Your objective -
Look through the entries below and extract exactly the lines from the one containing "十大顶级高端户外品牌排行榜" through the one containing "Excursão Stray Kids: Veja todos os", ends included.

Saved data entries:
● ● ●

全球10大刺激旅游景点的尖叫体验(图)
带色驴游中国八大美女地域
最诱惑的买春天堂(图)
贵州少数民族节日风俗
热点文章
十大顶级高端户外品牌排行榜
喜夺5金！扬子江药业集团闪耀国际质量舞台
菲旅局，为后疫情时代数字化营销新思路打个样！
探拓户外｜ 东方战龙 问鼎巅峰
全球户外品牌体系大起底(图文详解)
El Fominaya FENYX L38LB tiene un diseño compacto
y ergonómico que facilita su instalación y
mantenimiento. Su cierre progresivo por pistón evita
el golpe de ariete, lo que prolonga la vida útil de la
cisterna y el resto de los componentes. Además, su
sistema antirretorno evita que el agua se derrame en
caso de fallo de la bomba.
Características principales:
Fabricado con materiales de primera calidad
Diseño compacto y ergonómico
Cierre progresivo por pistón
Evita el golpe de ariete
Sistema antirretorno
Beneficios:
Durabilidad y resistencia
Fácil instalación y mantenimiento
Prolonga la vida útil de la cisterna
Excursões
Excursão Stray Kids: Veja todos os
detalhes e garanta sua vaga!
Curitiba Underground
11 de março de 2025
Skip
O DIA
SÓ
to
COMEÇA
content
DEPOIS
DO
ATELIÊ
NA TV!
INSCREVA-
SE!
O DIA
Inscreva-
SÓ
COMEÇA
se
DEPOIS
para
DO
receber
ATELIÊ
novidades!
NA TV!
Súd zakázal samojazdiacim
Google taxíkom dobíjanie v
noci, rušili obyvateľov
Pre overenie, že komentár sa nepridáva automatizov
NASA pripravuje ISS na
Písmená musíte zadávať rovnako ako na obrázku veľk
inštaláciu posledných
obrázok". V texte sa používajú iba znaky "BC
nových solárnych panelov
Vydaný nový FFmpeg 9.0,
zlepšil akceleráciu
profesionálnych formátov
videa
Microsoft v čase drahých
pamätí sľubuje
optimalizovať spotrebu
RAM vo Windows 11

● ● ●

Answer space -
十大顶级高端户外品牌排行榜
喜夺5金！扬子江药业集团闪耀国际质量舞台
菲旅局，为后疫情时代数字化营销新思路打个样！
探拓户外｜ 东方战龙 问鼎巅峰
全球户外品牌体系大起底(图文详解)
El Fominaya FENYX L38LB tiene un diseño compacto
y ergonómico que facilita su instalación y
mantenimiento. Su cierre progresivo por pistón evita
el golpe de ariete, lo que prolonga la vida útil de la
cisterna y el resto de los componentes. Además, su
sistema antirretorno evita que el agua se derrame en
caso de fallo de la bomba.
Características principales:
Fabricado con materiales de primera calidad
Diseño compacto y ergonómico
Cierre progresivo por pistón
Evita el golpe de ariete
Sistema antirretorno
Beneficios:
Durabilidad y resistencia
Fácil instalación y mantenimiento
Prolonga la vida útil de la cisterna
Excursões
Excursão Stray Kids: Veja todos os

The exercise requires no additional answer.